Using the records below, copy exactly the part that opens with the line holding "in Packet Tracer" and closes with the line holding "Average $T$ &", minus the pictures.

(Saved data entries)
──────────

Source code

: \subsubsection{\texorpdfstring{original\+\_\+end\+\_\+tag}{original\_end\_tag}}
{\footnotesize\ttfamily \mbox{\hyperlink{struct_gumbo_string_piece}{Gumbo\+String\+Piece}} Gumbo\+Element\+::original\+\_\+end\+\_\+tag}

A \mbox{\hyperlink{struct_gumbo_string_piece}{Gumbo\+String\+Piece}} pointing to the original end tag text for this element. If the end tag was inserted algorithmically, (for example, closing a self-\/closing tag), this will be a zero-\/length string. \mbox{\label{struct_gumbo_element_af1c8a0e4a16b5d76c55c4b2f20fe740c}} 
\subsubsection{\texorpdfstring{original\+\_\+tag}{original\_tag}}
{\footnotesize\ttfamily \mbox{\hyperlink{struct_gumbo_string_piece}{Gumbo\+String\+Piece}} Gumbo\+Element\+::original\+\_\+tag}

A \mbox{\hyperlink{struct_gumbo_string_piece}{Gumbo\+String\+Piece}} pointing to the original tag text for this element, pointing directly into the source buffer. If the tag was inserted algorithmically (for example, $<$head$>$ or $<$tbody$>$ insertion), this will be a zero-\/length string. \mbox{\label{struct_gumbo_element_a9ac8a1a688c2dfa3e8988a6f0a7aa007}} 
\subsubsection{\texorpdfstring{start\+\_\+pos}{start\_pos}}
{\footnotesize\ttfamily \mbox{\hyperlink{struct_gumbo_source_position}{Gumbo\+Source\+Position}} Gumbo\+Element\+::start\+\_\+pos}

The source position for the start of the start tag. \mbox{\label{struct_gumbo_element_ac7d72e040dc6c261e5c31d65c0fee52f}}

──────────

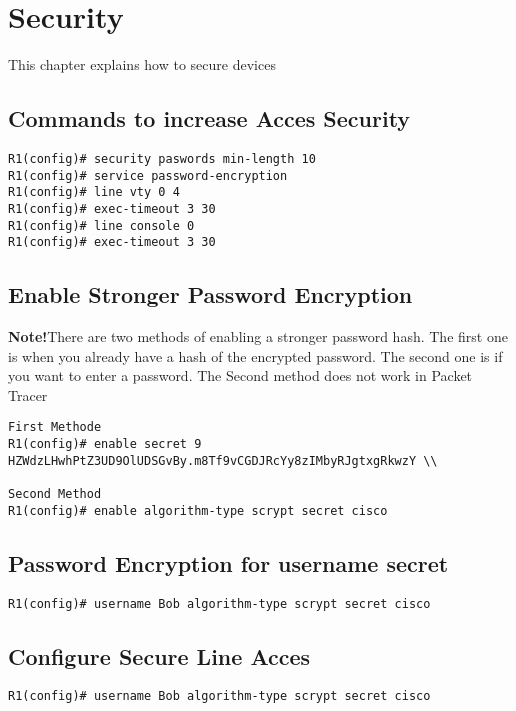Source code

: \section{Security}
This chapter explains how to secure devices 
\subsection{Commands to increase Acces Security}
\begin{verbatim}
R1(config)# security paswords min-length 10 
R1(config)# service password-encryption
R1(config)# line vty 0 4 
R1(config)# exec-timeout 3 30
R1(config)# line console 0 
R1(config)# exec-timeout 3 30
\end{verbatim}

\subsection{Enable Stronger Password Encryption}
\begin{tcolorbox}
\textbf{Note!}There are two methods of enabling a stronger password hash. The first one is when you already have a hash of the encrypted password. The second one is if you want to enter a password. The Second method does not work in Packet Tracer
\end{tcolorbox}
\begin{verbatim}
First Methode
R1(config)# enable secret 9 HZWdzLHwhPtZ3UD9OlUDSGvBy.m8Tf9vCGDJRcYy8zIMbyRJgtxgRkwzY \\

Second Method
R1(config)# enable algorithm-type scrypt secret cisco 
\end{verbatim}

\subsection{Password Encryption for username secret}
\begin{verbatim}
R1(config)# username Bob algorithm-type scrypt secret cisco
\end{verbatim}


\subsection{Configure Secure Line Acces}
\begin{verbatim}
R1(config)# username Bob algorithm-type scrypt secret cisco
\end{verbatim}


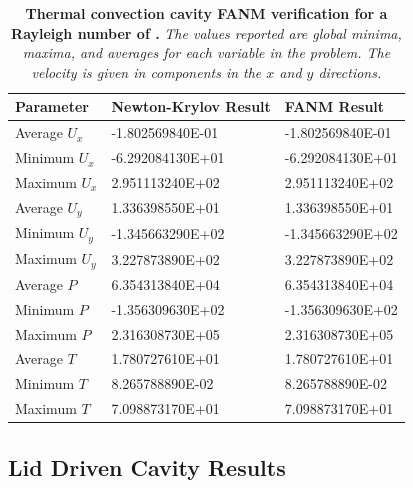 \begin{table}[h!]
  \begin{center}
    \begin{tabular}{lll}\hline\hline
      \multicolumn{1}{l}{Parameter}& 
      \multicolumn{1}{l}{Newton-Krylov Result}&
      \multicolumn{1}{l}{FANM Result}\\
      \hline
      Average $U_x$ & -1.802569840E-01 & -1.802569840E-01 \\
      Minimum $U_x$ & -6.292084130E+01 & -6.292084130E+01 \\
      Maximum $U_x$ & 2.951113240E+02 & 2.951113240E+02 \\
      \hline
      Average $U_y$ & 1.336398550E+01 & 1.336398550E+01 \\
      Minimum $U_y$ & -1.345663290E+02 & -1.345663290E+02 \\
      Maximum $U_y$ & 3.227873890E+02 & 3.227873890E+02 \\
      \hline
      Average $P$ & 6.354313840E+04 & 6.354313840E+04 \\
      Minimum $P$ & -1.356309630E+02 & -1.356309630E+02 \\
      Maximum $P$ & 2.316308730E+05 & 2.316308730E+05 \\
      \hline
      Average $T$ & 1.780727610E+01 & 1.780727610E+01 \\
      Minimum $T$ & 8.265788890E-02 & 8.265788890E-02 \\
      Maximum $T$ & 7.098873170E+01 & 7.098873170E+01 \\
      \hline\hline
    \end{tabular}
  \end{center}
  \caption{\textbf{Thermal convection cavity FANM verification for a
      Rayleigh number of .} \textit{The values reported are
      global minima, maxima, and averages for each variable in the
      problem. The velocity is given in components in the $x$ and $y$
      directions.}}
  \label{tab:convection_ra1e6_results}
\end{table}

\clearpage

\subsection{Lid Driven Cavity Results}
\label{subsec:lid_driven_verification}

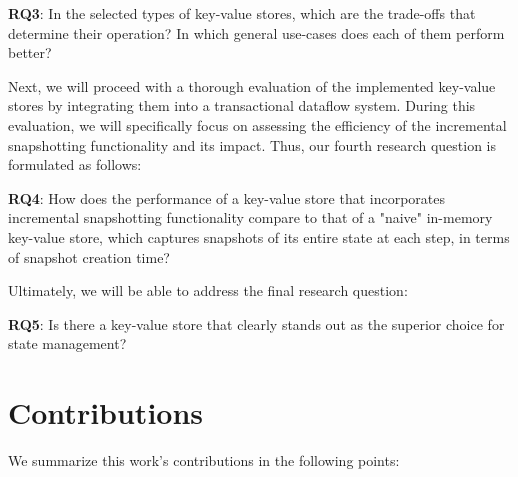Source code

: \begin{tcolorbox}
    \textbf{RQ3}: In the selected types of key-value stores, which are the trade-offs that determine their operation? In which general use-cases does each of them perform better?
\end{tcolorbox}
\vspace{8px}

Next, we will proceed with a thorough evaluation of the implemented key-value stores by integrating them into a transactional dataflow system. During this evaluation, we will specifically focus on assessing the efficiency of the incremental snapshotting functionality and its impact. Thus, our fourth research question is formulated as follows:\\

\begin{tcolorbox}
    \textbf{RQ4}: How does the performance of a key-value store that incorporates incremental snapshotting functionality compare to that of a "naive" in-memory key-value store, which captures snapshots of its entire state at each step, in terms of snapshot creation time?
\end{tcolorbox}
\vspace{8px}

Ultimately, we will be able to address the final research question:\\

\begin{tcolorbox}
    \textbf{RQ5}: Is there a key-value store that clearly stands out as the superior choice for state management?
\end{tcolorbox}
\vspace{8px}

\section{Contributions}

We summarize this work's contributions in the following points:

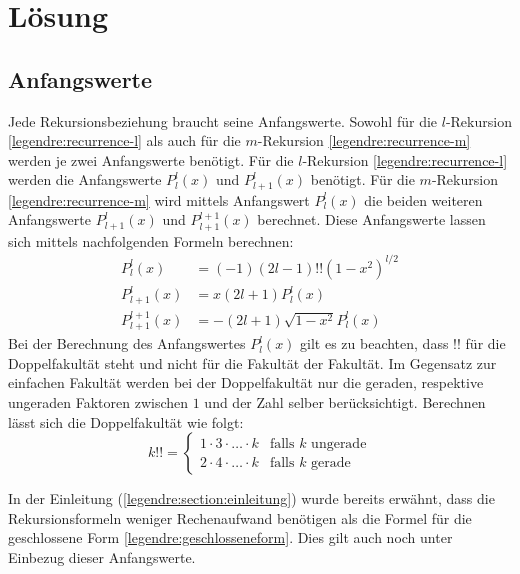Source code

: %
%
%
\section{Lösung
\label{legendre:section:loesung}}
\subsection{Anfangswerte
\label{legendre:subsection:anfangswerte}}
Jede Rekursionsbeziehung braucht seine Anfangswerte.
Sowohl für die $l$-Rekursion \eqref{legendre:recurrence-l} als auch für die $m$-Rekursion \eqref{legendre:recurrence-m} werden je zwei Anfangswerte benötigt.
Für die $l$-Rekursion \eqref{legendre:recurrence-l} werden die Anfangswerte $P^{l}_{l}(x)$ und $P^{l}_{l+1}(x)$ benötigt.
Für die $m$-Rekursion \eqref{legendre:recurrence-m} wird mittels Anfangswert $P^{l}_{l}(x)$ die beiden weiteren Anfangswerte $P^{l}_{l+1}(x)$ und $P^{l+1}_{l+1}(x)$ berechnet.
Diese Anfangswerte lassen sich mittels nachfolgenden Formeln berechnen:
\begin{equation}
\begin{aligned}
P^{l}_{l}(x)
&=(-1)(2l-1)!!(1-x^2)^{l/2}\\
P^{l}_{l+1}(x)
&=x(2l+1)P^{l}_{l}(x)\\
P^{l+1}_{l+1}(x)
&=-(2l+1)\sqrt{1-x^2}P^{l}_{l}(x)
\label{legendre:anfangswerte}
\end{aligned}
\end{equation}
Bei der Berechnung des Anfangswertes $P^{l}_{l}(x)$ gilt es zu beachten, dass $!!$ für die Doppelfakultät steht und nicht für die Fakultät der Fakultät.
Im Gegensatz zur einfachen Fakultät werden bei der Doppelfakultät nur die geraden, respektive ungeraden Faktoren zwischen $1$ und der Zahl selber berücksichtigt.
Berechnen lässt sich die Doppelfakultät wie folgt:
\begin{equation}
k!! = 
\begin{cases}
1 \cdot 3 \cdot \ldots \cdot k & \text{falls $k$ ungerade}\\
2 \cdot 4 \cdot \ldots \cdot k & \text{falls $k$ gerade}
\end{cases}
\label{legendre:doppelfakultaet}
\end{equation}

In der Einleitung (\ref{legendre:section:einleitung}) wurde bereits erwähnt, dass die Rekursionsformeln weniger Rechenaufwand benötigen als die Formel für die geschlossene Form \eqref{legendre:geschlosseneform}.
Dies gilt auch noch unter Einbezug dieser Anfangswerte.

──────────

Reply
\textbf{Note!}There are two methods of enabling a stronger password hash. The first one is when you already have a hash of the encrypted password. The second one is if you want to enter a password. The Second method does not work in Packet Tracer
\end{tcolorbox}
\begin{verbatim}
First Methode
R1(config)# enable secret 9 HZWdzLHwhPtZ3UD9OlUDSGvBy.m8Tf9vCGDJRcYy8zIMbyRJgtxgRkwzY \\

Second Method
R1(config)# enable algorithm-type scrypt secret cisco 
\end{verbatim}

\subsection{Password Encryption for username secret}
\begin{verbatim}
R1(config)# username Bob algorithm-type scrypt secret cisco
\end{verbatim}


\subsection{Configure Secure Line Acces}
\begin{verbatim}
R1(config)# username Bob algorithm-type scrypt secret cisco
\end{verbatim}


 \begin{table}[h!]
  \begin{center}
    \begin{tabular}{lll}\hline\hline
      \multicolumn{1}{l}{Parameter}& 
      \multicolumn{1}{l}{Newton-Krylov Result}&
      \multicolumn{1}{l}{FANM Result}\\
      \hline
      Average $U_x$ & -1.802569840E-01 & -1.802569840E-01 \\
      Minimum $U_x$ & -6.292084130E+01 & -6.292084130E+01 \\
      Maximum $U_x$ & 2.951113240E+02 & 2.951113240E+02 \\
      \hline
      Average $U_y$ & 1.336398550E+01 & 1.336398550E+01 \\
      Minimum $U_y$ & -1.345663290E+02 & -1.345663290E+02 \\
      Maximum $U_y$ & 3.227873890E+02 & 3.227873890E+02 \\
      \hline
      Average $P$ & 6.354313840E+04 & 6.354313840E+04 \\
      Minimum $P$ & -1.356309630E+02 & -1.356309630E+02 \\
      Maximum $P$ & 2.316308730E+05 & 2.316308730E+05 \\
      \hline
      Average $T$ & 1.780727610E+01 & 1.780727610E+01 \\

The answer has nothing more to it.